Regarding Marcel’s broader soundtrack, the filmmaker and what he refers to as the project’s “brain trust” enlisted the help of seasoned music supervisor Joe Rudge and composer Rich Vreeland aka Disasterpiece.

“Much of the music that was temped in ended up staying in the cut,” Rudge explained. “It was all these great synth tracks by a Japanese artist, Hiroshi Yoshimura. The hardest thing with any film is finding its voice, but we knew that would be the bedrock of what we wanted as the score.”

“I think we got on Hiroshi right before Light In The Attic, this great record label out of Los Angeles and Seattle, started reissuing a handful of his albums,” he added. “It was beautifully timed because Japanese copyrights are often hard to track down. Having Light In The Attic as a licensing partner made this process much easier. It was one of a few serendipitous confluences that worked to our advantage.”


Marcel and Dean Fleischer-Camp

A24

Yoshimura, who died in 2003, was a pioneer of minimalist ambient music in the 1980s, a genre Vreeland was “only somewhat familiar with.” Because of that and Fleischer-Camp’s vision since the project’s origins as a short film, he had to reexamine his own process.

“In the past, my tendency with scoring was to underline things a little bit more,” said Vreeland.
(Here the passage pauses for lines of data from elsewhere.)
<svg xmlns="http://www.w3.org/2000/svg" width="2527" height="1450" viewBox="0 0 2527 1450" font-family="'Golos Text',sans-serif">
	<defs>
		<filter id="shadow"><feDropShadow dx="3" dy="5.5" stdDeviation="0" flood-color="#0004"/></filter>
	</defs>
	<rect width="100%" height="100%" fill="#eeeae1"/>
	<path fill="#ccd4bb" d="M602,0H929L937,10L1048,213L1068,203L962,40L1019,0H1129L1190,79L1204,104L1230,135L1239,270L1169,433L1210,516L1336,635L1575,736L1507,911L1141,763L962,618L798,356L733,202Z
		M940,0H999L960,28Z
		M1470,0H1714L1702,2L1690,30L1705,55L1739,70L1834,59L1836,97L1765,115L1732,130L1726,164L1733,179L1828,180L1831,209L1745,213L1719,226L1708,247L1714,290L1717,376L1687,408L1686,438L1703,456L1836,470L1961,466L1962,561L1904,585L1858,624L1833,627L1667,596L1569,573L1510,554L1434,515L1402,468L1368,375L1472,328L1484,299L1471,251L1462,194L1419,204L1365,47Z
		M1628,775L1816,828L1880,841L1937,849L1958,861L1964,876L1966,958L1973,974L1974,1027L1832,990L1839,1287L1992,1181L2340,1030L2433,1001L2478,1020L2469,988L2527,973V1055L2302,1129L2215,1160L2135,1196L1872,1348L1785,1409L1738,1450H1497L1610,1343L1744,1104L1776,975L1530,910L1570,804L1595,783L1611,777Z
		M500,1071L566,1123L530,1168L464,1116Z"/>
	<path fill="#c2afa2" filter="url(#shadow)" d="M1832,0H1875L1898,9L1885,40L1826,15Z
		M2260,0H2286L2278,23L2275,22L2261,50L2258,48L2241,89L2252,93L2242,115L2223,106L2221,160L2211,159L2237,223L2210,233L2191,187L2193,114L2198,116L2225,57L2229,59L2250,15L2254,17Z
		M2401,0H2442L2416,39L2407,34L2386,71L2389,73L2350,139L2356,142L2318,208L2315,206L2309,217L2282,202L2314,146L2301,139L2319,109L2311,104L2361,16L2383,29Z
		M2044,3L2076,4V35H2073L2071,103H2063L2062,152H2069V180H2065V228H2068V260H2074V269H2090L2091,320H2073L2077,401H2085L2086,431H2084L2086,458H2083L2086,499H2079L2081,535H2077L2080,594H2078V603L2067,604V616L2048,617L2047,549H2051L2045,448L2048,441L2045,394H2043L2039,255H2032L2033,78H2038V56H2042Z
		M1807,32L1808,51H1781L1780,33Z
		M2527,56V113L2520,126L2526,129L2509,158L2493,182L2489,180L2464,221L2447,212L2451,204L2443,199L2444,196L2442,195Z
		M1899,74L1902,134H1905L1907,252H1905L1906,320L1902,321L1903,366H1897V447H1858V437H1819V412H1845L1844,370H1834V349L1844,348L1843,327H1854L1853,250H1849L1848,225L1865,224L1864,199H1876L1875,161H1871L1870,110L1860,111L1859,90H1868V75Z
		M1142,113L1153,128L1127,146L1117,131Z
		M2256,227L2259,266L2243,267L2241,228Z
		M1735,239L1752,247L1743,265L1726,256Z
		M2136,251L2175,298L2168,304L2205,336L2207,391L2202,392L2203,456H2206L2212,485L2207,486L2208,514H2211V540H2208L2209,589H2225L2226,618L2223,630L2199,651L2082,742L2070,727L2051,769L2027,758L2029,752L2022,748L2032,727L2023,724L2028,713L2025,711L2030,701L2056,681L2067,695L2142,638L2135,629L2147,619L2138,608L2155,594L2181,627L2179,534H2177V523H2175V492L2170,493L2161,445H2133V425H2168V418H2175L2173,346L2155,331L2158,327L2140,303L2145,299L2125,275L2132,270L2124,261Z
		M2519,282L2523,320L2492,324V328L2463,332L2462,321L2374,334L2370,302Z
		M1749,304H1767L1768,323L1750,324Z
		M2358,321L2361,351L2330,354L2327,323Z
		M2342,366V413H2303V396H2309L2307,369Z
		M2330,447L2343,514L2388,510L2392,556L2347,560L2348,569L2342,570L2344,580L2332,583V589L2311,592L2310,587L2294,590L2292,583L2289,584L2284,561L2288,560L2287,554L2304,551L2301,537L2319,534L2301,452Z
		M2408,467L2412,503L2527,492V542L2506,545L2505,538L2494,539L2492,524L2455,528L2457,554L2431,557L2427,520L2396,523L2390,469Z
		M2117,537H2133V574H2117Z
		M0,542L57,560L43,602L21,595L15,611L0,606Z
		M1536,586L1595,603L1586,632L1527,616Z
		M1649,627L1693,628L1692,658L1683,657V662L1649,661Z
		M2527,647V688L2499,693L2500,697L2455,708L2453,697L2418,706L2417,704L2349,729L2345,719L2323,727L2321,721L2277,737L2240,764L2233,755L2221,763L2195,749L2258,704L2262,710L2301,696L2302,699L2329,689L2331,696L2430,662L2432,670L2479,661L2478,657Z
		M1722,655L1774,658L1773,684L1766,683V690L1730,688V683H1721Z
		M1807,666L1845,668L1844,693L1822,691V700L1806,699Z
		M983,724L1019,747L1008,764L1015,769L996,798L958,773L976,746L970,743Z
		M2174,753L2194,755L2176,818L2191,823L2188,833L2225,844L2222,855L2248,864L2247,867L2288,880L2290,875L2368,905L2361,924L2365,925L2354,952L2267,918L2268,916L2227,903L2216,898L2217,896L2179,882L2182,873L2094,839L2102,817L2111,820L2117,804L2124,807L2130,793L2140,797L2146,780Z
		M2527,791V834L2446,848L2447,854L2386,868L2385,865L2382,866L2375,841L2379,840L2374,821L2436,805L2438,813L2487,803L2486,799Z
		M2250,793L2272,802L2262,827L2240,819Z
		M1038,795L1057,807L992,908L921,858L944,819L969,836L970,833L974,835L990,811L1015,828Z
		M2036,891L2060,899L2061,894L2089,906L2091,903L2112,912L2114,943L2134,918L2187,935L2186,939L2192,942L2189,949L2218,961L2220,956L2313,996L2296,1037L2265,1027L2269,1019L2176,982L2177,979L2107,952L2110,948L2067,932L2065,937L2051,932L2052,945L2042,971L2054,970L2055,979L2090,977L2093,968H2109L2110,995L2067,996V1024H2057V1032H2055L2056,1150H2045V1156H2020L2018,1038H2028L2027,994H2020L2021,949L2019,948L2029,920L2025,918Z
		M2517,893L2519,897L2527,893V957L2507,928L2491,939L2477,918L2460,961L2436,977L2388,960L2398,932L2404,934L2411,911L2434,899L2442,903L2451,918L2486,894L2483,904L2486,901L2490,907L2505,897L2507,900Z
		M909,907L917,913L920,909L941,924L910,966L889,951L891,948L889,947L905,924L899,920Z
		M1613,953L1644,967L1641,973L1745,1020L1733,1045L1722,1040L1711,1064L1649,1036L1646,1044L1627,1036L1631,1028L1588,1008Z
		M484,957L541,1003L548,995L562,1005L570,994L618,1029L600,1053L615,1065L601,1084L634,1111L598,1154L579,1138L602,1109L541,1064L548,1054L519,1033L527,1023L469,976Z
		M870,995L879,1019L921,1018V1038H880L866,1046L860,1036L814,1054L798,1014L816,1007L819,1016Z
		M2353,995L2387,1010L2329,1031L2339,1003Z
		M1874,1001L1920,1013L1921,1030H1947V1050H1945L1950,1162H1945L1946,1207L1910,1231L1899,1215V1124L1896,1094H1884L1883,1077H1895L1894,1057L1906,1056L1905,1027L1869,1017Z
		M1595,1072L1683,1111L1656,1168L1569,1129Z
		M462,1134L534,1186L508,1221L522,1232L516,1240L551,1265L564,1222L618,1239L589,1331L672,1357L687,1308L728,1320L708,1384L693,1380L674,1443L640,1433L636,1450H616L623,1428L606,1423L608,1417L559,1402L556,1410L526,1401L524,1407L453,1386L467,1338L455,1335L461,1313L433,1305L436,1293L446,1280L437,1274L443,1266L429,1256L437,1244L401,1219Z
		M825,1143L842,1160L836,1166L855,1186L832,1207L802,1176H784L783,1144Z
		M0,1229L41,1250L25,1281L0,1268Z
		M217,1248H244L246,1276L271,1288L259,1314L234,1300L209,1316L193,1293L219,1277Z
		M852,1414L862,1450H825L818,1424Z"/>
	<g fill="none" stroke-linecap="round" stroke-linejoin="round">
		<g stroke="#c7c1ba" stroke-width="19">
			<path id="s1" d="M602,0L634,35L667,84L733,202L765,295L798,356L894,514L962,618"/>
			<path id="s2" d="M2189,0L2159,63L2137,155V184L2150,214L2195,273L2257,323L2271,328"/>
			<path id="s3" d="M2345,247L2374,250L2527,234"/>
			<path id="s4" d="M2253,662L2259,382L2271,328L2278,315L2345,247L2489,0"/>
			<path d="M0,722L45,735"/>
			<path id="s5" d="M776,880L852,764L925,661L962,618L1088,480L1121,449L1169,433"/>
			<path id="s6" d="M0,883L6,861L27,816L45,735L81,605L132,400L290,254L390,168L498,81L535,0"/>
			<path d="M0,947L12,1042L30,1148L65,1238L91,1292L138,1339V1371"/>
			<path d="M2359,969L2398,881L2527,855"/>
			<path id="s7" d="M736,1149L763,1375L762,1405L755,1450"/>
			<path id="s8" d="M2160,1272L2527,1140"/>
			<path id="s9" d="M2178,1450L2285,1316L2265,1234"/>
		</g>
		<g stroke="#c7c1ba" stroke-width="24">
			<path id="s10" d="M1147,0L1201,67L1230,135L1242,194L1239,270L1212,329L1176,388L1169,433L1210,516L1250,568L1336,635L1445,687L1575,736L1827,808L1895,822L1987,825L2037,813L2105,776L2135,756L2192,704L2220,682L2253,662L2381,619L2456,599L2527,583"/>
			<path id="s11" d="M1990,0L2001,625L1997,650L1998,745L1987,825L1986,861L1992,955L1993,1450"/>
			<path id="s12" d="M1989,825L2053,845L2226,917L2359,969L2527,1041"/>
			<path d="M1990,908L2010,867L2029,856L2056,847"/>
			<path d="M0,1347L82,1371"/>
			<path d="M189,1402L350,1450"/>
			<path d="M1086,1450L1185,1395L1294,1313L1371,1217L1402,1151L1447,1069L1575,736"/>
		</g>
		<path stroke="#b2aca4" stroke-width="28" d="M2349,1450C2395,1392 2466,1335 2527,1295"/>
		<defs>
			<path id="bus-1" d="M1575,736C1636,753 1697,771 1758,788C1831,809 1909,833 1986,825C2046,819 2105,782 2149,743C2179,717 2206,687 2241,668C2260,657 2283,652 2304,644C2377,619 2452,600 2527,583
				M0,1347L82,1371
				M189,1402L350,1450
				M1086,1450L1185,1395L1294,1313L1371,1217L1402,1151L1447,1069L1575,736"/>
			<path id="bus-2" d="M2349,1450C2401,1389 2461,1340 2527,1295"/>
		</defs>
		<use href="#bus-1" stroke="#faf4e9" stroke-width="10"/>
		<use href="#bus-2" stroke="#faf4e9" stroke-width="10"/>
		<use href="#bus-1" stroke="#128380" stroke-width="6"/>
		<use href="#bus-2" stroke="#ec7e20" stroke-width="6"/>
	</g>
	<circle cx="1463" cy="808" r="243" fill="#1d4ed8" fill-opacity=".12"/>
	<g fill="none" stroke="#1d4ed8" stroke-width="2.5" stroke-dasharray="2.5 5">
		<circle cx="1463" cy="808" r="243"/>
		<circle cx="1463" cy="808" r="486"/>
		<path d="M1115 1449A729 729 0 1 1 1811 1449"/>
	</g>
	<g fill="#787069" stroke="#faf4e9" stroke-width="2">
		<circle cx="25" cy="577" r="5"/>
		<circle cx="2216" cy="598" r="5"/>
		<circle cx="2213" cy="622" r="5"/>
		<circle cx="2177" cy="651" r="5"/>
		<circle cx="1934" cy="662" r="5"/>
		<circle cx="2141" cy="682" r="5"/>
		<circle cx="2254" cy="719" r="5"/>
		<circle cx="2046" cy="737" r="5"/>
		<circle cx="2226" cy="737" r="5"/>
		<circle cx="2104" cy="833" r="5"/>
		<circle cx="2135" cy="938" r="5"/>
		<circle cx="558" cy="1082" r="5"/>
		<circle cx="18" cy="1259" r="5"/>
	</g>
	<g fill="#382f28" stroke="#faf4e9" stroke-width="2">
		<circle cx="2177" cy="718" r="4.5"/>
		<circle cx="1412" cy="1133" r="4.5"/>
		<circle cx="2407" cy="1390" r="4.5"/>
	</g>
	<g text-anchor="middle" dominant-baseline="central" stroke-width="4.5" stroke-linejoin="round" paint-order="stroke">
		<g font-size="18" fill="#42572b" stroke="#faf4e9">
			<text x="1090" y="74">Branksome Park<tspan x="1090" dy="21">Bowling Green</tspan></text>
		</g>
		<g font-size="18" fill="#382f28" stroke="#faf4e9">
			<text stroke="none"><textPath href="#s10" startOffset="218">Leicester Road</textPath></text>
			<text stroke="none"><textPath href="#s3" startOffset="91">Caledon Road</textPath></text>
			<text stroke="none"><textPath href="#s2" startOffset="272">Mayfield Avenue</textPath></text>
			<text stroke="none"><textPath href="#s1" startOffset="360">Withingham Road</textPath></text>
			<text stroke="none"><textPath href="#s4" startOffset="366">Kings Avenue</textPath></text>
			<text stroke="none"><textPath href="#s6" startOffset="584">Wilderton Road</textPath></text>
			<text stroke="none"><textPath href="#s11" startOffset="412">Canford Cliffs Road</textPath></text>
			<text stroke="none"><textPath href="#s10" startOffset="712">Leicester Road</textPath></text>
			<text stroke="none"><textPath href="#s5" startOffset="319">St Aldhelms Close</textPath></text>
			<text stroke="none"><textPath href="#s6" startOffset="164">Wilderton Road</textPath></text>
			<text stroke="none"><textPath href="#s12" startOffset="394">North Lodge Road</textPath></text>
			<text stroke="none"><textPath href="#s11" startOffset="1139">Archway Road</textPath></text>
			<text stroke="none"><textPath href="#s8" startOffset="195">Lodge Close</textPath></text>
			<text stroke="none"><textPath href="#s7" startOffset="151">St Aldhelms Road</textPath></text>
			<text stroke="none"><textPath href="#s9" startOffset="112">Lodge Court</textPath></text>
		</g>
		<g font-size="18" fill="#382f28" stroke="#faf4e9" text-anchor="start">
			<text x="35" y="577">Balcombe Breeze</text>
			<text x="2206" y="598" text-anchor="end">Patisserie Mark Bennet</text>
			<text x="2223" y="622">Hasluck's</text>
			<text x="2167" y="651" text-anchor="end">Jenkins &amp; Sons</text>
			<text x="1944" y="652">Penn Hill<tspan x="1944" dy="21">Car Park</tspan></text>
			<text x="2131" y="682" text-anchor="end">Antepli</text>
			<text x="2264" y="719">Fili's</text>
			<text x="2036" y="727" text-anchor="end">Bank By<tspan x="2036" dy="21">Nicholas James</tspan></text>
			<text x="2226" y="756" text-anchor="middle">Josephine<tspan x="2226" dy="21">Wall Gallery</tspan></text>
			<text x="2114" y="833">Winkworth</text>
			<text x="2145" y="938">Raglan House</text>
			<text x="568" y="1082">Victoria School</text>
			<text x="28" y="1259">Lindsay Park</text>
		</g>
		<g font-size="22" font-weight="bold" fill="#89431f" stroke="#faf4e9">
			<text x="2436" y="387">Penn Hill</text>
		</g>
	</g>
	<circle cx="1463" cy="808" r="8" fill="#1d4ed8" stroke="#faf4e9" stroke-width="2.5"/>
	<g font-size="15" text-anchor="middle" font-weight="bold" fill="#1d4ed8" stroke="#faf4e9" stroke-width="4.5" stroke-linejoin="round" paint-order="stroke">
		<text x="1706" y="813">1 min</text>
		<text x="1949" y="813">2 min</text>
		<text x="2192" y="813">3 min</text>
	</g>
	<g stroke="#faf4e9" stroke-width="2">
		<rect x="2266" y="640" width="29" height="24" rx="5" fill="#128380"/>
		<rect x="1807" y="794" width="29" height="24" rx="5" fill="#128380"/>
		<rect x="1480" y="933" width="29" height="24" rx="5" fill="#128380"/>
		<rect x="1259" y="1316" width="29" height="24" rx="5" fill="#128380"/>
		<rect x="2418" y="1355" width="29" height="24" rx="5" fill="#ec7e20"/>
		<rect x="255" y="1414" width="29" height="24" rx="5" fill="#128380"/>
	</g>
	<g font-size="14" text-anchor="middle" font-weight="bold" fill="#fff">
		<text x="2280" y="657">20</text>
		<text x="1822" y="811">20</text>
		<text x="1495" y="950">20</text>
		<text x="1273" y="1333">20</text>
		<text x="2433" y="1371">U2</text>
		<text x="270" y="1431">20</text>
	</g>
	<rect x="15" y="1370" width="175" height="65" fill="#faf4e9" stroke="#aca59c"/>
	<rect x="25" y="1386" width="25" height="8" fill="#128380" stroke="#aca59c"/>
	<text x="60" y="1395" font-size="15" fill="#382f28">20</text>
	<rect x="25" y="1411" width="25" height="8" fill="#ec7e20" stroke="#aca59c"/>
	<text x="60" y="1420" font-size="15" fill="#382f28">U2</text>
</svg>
The filmmaker kept pushing him toward making the music “more emotionally ambiguous and less prescriptive,” something the composer describes as the primary challenge for him. “That’s part of why it took quite a lot of iterations to get the music right. There are around 45 minutes of music in the movie, and I probably wrote three times that much for the film.”

He added, “There’s probably twice as much music that didn’t make it as there is that did make it, so there was quite a lot that we did that we tried.”

Marcel’s final soundtrack is a mix of Yoshimura, Vreeland, and a handful of curated tracks that will already be familiar to many people. One that featured heavily in the film’s trailer but didn’t appear in the finished movie is Phil Collin’s “Take Me Home.” You’d be wrong if you think that might be down to not getting the rights or the cost of licensing the track.

“Jenny Slate and I have been working with this character and fleshing out this world for over a decade,” Fleischer-Camp mused. “We have a refined sense of what belongs in or doesn’t belong in Marcel’s world. I don’t think either of us is very good at really articulating what makes something fit, but Phil Collins isn’t a Marcel world musician. I don’t know why that makes sense, but it does.”

However, classic tracks by Technotronic and Shakira did make the cut. “Pump Up the Jam was a track Dean had temped in, and I was the person who pitched the Shakira song,” Rudge raved, saying it “matched that energy.”

“Part of it concerns nostalgia, trying to tap into something many of us knew from our 20s and teens. Marcel itself was slightly nostalgic, right? There is a longing in this film to reconnect with family, so all these things inform each other.”

There is always the potential for a filmmaker and music supervisor to be unable to secure licensing for a track. “I have the reaches, those that are in budget, and then your backups,” Rudge said. “We knew that we had to get some of these hero tracks like ‘Pump Up the Jam’ and the Shakira one, but then everything else was music I found that wouldn’t cost much money and would fit this world. A big part of what I do is try to make the most out of my budget.”


"Marcel the Shell with Shoes On"

“Marcel the Shell with Shoes On”

A24

One thing Fleischer-Camp and Vreeland wanted to avoid was giving Marcel a detectable theme tune or audibly signposting significant moments. Instead, they chose a softer approach in keeping with the film’s general ambiance.

“The only thing with a light motif in the film is change,” Fleischer-Camp revealed. “The idea of change is accompanied by the whistling sound you hear at the end of the film where Marcel says, ‘Oh, that’s going through my shell.’ I don’t know what to call it, but I always thought it sounded like Gregorian chants, like an ethereal vocal performance. It’s just this very hollow wind sound.”

Added Fleischer-Camp, “Throughout the film, when the inevitability of change rears its head, you hear a little bit of that whistling. You could take it literally and describe it as the winds of change.”